Just One More Tribal Tale of Abuse
On long winter nights beside the Knife and Little Big Horn rivers in Montana, tribal elders sit around story fires and tell their grandchildren legends to help them make sense of the world. It's a time-worn custom, as old as silence.
A black man, a white man and an Indian arrived at the Pearly Gates, begins one of their favorite tales. After welcoming them to heaven, St. Peter invites each man to pick the afterlife of his dreams. The black man asks for great music and lots of friends. St. Peter grants his wish and sends him on his way. Up steps the Indian, who asks for beautiful mountain streams, deep forests and plenty of food. "Say no more, chief," says St. Peter, sending him off. Lastly, he turns to the white man and asks, "What do you want heaven to look like?" And the white man says, "Where did that Indian go?"
Ever since Columbus waded ashore, say the elders beside the Knife and the Little Big Horn, white men in funny hats have been asking, "Where did that Indian go?" In this context, the latest scandal -- involving Jack Abramoff and Michael Scanlon, the Republican operatives who allegedly fleeced six casino tribes out of $80 million by promising them, well, a little slice of heaven in Washington -- is an old story come full circle.
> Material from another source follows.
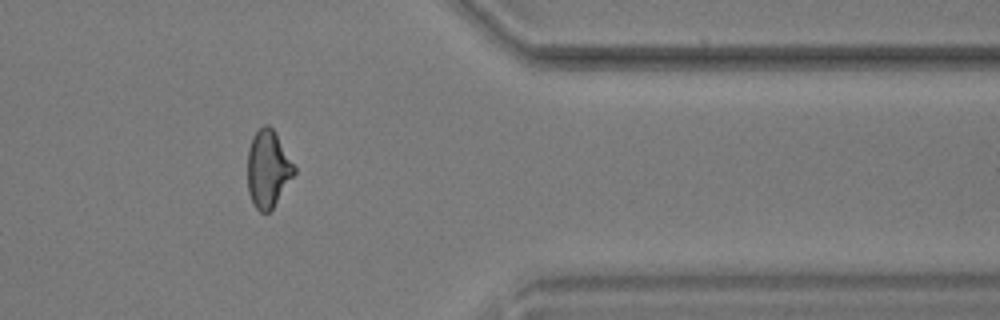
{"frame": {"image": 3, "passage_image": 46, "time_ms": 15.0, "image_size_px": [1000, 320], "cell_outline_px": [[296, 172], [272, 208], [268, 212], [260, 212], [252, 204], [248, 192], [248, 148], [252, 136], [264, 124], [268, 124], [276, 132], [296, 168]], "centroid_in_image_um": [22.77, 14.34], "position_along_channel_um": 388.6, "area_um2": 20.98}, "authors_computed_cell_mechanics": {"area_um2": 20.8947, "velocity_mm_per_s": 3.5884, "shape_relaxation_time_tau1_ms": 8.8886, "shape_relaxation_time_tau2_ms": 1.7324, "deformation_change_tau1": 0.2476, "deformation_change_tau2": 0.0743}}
Sure, editorial boards at the New York Times and the Washington Post, among others, are right to call for their heads. The practice of mocking tribal leaders as "morons" and "monkeys" while allegedly stealing them blind gives off a foul odor, even in the nation's capital.
Tribes have grown so accustomed to this sort of treatment from Bible-thumping politicians in "the party of values," though, that when the Scanlon/Abramoff story broke, it didn't prompt enough reaction in Shiprock or Lame Deer to bump the girls basketball team off Page 1. Out there in the Big Empty, where silence has always been as bold a statement as any, the Republican Party's stone-faced vigil amid mounting outrage is as clear an indictment as any headline.
Tribal leaders' collective shrug over the scandal is their way of asking: Where was your outrage when Mike Whalen, then assistant attorney general for the state of South Dakota, declared in the '90s: "The Native American culture is a culture of hopelessness, godlessness, joblessness and lawlessness, a mongrelized people living on the outskirts of Western civilization"? Where, they ask, was your outrage in August 2000, when delegates to the Republican Party's convention in Washington state asked the federal government to expel native people from their homelands and declare all Indian treaties null and void?